[net.politics] Nicaragua: Know Thy Enemy

berman@ihuxm.UUCP (09/01/83)

>From the NEW YORK TIMES, August 28, 1983:

     "Eduardo Rojas, a farm laborer in the [Nicaraguan]
      village of Achuapa, stood under a wilting tropical
      sun and shook his head with amazement as he pointed
      to a school that had opened a few months previously.
      'My children are going to school---can you imagine
       it?' he said.  'They will get other ideas. They
      will be able to choose a different life for
      themselves---whatever they want. This is a total
      change. Without the revolution, it would never
      have happened.'


     "Although only 35, Eduardo Rojas looked withered 
      and played out. His leathery face was deeply
      lined, and many of his teeth were missing. All
      his life, starting when he was 5 years old, he
      had worked a small plot of land in the fertile
      hills outside his village in the northern
     province of Leon. Half the produce was sent to
     an absentee landlord; Rojas, when he grew up,
     had to keep himself, his wife and their five
     children alive on what remained. That was how
     his father and grandfather had lived. That is
     how his children would live. Poverty, ignorance,
     illness and back-breaking toil have been the
     lot of hundred of thousands of Nicaraguan peasants.

============================================================

_EXERCISE INSTRUCTIONS_
**A)** List the hardships that the Nicaragua post names as the lot of hundreds of thousands of Nicaraguan peasants.
**B)** Continue the Nicaragua post from where it stops.

_LISTED ENTRIES_
============================================================

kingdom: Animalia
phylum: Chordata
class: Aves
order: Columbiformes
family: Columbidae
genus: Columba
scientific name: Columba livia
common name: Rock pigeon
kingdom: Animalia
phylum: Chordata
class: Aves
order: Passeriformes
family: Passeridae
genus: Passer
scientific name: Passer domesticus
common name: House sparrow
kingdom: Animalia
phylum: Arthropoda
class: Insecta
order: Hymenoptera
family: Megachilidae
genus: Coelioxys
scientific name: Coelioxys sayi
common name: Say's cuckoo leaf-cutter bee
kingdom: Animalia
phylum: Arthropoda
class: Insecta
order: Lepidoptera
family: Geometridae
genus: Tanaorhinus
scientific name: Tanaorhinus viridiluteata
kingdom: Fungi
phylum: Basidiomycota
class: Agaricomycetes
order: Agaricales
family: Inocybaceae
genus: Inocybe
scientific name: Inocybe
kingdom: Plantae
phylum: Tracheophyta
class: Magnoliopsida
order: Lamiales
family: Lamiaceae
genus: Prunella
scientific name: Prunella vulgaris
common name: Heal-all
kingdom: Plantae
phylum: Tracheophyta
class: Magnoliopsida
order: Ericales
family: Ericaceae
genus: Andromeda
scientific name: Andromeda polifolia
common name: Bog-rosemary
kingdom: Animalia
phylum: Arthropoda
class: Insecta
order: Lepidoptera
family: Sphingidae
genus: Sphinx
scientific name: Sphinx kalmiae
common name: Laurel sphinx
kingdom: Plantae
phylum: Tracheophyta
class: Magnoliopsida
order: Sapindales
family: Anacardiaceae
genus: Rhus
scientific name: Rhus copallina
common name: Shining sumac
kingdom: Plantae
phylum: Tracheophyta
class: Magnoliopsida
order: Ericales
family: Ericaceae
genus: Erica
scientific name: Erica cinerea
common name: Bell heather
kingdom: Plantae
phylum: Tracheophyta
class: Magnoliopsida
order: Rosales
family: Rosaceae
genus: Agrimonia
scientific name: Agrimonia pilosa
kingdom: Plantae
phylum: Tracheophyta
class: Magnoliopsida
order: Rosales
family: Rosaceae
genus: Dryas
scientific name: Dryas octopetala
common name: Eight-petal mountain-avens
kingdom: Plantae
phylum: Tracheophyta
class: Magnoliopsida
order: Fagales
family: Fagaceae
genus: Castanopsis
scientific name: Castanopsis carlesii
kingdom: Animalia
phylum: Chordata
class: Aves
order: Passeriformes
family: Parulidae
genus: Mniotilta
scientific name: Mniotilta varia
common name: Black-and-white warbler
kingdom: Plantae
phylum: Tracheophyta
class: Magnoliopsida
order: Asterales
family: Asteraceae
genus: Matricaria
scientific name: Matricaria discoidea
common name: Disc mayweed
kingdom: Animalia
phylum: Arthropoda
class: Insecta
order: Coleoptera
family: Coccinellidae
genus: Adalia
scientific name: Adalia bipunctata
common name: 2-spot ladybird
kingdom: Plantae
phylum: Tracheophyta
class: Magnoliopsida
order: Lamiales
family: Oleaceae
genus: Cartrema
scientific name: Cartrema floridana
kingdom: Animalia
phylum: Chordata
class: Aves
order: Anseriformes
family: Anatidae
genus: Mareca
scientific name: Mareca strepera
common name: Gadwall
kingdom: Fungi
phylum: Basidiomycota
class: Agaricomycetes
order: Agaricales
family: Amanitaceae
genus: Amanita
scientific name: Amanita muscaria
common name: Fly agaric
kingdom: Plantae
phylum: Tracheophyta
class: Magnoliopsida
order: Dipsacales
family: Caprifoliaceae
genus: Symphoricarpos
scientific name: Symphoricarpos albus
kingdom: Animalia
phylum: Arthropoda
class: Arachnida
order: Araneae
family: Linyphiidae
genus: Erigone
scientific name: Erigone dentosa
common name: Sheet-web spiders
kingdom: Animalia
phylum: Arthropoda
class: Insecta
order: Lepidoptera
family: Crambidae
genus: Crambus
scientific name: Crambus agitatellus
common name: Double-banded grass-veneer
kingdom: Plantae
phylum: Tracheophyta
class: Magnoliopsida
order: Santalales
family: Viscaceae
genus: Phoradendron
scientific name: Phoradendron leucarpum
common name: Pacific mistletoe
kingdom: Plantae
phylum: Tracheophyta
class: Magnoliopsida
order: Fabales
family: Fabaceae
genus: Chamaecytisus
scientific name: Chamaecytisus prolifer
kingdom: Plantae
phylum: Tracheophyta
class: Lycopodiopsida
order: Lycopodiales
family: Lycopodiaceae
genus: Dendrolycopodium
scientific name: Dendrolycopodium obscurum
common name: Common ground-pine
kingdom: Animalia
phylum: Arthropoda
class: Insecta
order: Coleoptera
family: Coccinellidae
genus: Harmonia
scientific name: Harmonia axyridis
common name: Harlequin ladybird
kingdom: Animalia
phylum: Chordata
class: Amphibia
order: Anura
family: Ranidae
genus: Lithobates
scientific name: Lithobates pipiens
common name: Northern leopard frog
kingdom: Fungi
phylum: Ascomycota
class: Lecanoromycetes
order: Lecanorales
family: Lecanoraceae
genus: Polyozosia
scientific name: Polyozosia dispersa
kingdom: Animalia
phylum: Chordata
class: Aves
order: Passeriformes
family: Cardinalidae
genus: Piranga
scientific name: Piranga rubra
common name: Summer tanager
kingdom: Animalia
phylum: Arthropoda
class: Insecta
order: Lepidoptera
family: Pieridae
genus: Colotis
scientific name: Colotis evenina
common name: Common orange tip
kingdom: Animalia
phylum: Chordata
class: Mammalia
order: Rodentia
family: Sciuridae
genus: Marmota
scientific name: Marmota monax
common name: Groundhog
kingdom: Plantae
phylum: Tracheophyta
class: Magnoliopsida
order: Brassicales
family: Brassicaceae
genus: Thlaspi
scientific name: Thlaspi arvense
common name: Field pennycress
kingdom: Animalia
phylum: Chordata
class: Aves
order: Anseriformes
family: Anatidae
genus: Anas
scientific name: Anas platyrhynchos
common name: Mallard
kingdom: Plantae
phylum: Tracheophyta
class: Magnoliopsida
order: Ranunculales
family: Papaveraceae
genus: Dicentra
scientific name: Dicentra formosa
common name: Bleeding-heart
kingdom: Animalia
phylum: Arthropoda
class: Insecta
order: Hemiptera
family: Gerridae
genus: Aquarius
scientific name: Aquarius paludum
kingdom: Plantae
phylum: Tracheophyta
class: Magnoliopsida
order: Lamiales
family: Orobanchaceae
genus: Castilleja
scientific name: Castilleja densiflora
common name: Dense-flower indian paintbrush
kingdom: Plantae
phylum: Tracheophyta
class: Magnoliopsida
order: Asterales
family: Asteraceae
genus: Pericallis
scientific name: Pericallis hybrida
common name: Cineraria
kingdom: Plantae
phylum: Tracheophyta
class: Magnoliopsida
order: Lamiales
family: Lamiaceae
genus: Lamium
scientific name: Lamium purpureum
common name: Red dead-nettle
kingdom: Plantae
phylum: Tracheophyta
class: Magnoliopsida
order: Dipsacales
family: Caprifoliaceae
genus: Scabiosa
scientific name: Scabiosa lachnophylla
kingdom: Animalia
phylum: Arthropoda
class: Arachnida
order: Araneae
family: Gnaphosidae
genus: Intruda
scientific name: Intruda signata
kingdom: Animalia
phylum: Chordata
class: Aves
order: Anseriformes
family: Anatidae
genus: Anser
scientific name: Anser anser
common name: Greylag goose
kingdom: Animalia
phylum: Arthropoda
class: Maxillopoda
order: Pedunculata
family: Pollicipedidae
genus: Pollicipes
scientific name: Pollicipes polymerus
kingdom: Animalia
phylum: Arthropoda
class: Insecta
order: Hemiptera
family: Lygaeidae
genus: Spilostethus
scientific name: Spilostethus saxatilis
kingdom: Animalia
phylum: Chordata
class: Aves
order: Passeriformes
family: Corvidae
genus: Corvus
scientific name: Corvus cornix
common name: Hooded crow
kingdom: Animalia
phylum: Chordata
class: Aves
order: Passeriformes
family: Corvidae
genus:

============================================================

_ANSWERS BELOW_
**A)** Poverty, ignorance, illness and back-breaking toil.

**B)**
     "Now things are different. The Sandinistas took
      the land outside Achuapa away from its owner last
      year, compensating him with a plot in another
      part of the country that was formerly owned
      by the Somozas...  In Achuapa ,Rojas told me a maternity clinic
      had recently opened. There was even talk of
      electricity being extended to outlying hovels
      like his.

     "The Sandinistas have given many downtrodden Nicaraguans
      something as precious as it is rare for poor
      people in Latin America:  hope for the future."




Is this the enemy?


Andy Berman

laura@utcsstat.UUCP (Laura Creighton) (09/03/83)

Ah, but they didn't tell you what they did to villages of people who
were loyal (and well treated, in some cases) to the Somozas.

laura creighton
utzoo!utcsstat!laura

eich@uiuccsb.UUCP (09/05/83)

#R:ihuxm:-50600:uiuccsb:11000003:000:369
uiuccsb!eich    Sep  4 06:31:00 1983


And if you can read that gallimaufry of chiliastic propaganda and sincerely
wonder (necessarily having also heard just a few pips about Sandinista human
rights practices, Sandinista military buildups, Meskito indians, etc.) if
we aren't just the nasties once again (another Vietnam!), then all I can say
is there's a sucker born every minute.

The New York Times yet!

gary@rochester.UUCP (Gary Cottrell) (09/07/83)

>Ah, but they didn't tell you what they did to villages of people who
>were loyal (and well treated, in some cases) to the Somozas.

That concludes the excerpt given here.